* **TASKS TO CARRY OUT**
1. Decide whether each statement below agrees with the transcript about Plain Meeting House Cemetery: (a) the meeting house was built in 1822; (b) the building is called Plain because of its simple appearance; (c) Nellie Vaughn was 21 years old in March 1889. For each, answer yes or no and quote the words of the transcript that decide it.
2. Reproduce word for word the stretch of the transcript about Plain Meeting House Cemetery from "JEFF: It was" through "for her headstone.".
3. Take the transcript about Plain Meeting House Cemetery further, picking up after its final sentence.

* **EXCERPT**
------------------------------

RAY: It’s called Plain Meeting House Cemetery because it sits right next to Plain Meeting House.
JEFF: Yup. You can’t miss the Meeting House.
RAY: And it’s well named! That building is as plain and plain can be. It’s a simple rectangle. Not very big. One story, with two doors on one side, and four windows on each of the two long sides.
JEFF: It was built in 1822 as a meeting house to be used by all local Christian congregations. And though Plain is a good description of what it looks like, it’s called Plain because it was built on the plain of West Greenwich Center. The church who used the building most often was the West Greenwich Baptist Church, which is why this cemetery is sometimes called the West Greenwich Baptist Church and Cemetery.
RAY: Got it.
JEFF: But we’re not here for the Meeting House, we’re here for the graves. One grave in particular. We’re looking for the final resting place of Nellie Vaughn. Some say she was a witch! Others a vampire! They say grass and flowers won’t grow on the gravesite. That it’s sinking into the ground because her body isn’t there!
RAY: Wow. Okay, let’s look for her headstone.
JEFF: That isn’t there anymore either! To figure out what happened, let’s head back to 1889…
RAY: It’s March of 1889 here in West Greenwich, Rhode Island. It’s been a cold winter, but Spring is finally coming around. At the Vaughn household, 19 year-old Ellen is sick.
RAY: Though her given name is Ellen, everyone calls her Nellie. She’s been sick for a few days, and it’s getting worse. Her parents George and Ellen are concerned.
JEFF: Her family and neighbors are worried that this could be the wasting disease. Consumption. Or tuberculosis as it’s more formally known. There’s been plenty of it going around over the years in this area. Whole families have been wiped out. Anytime someone so much as coughs, everyone’s nerves get jittery.

------------------------------

* **DATA FOR REVIEW**
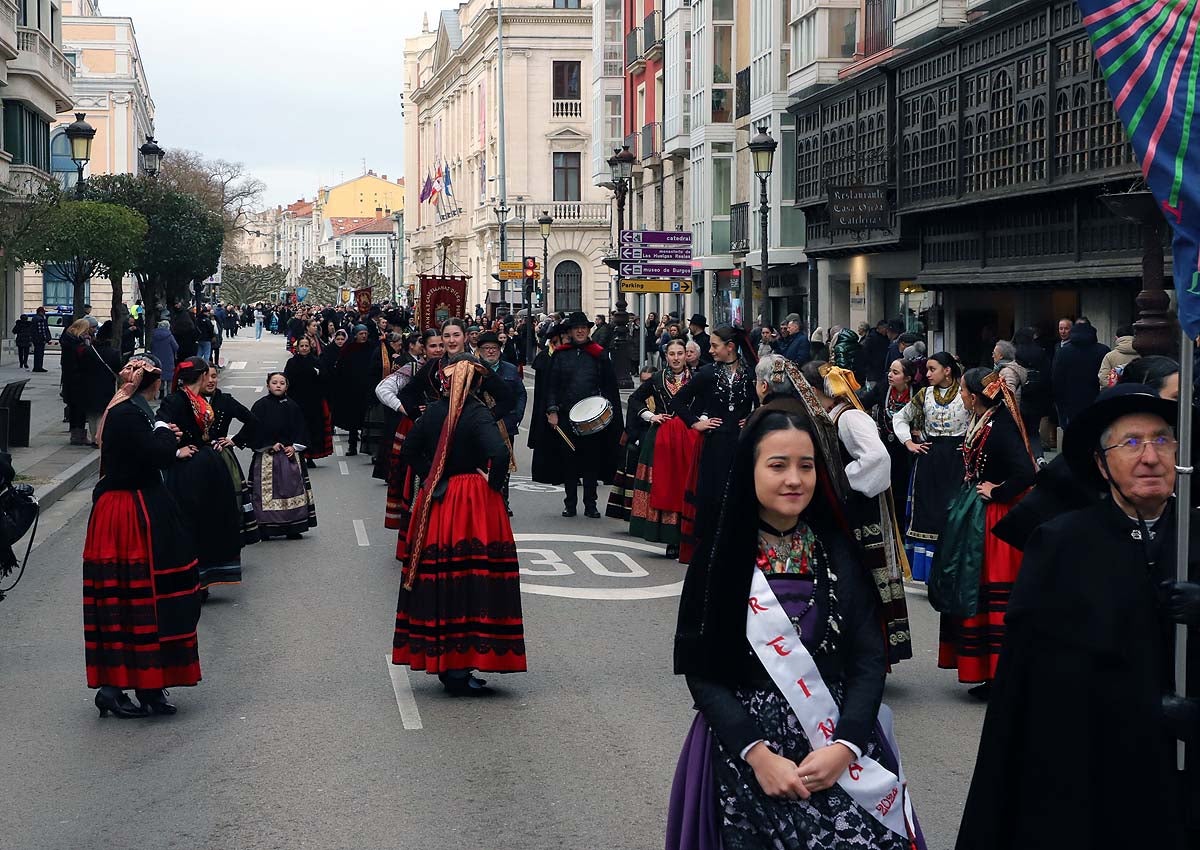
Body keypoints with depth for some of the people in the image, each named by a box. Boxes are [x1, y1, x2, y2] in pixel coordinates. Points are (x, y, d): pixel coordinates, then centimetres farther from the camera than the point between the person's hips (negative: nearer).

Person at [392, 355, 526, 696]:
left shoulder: (433, 412, 3)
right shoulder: (478, 414, -14)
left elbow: (411, 448, 15)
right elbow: (499, 453, -27)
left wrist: (429, 477, 14)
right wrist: (492, 482, -12)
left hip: (436, 504, 6)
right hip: (475, 503, -6)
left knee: (438, 581, 11)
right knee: (469, 584, -2)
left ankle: (441, 663, 19)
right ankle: (459, 669, -3)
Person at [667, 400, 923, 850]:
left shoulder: (841, 552, 2)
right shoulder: (720, 556, -4)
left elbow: (869, 657, -1)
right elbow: (700, 671, -6)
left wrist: (844, 746, -16)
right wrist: (757, 753, -17)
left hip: (842, 751, 2)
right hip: (745, 749, -2)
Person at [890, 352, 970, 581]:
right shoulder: (924, 394, 8)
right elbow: (900, 418, 18)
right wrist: (909, 443, 7)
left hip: (957, 458, -4)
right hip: (929, 458, 4)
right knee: (928, 511, 3)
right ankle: (931, 571, 10)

------------------------------

* **RESULTS OF THE EXERCISE**
1.
(a) Yes: "It was built in 1822 as a meeting house to be used by all local Christian congregations."
(b) No: "it’s called Plain because it was built on the plain of West Greenwich Center."
(c) No: "19 year-old Ellen is sick."

2.
JEFF: It was built in 1822 as a meeting house to be used by all local Christian congregations. And though Plain is a good description of what it looks like, it’s called Plain because it was built on the plain of West Greenwich Center. The church who used the building most often was the West Greenwich Baptist Church, which is why this cemetery is sometimes called the West Greenwich Baptist Church and Cemetery.
RAY: Got it.
JEFF: But we’re not here for the Meeting House, we’re here for the graves. One grave in particular. We’re looking for the final resting place of Nellie Vaughn. Some say she was a witch! Others a vampire! They say grass and flowers won’t grow on the gravesite. That it’s sinking into the ground because her body isn’t there!
RAY: Wow. Okay, let’s look for her headstone.

3.
RAY: There she goes again. It’s late March, and Nellie is only getting worse. The family physician pays the Vaughns a visit. He doesn’t believe Nellie has consumption. The doctor believes it’s pneumonia… which can be just as deadly.
JEFF: As the days go by, Nellie’s condition deteriorates. She’s gasping for breath as she slowly drowns in her own sickness. It’s March 31st when Nellie draws her last breath.
JEFF: Heartbroken, the family bury her on their farm.
RAY: The spring of 1889 turns to summer, and then to fall. The Vaughn family is doing their best to move on without their beloved Nellie. However, Nellie’s story isn’t over yet. Though she’s buried, Nellie’s mother petitions the town of West Greenwich to exhume her daughter and move the body to the Plain Cemetery. On October 26th… permission is granted.
[DIG DIG DIG]
JEFF: So Nellie is exhumed and moved. The superstitious sort may call that a bad omen. Some figure bodies need to stay buried where they’re buried. But obviously it’s the family making these decisions. They’re being both respectful and careful.
[DIG DIG DIG]
JEFF: At Plain Cemetery, Nellie Vaughn is reinterred into the grounds, and a headstone is placed for her marker. Ray, read the inscription.
RAY: Okay, it says… Nellie L. Daughter of George B. and Ellen Vaughn. Died March 31, 1889, in the 19th year of her age. Woah… this last line is ominous. It says: I am waiting and watching for you.
JEFF: Creepy, right?
RAY: Very creepy. Still, everything else about this headstone looks pretty basic as far as size and shape. It fits in here at the Plain Cemetery.
JEFF: It does.
RAY: Sooooo…. Earlier you said we were looking for a vampire or a witch?
JEFF: I did. Our next stop is to jump ahead in time 75 years.
JEFF: It’s October of 1964, and class is in session at Coventry High School. Ray, you know how hard it is to keep the attention of students.
RAY: Of course! It’s an endless battle for teachers. I gave my teachers their fair share of aggravation in my school years.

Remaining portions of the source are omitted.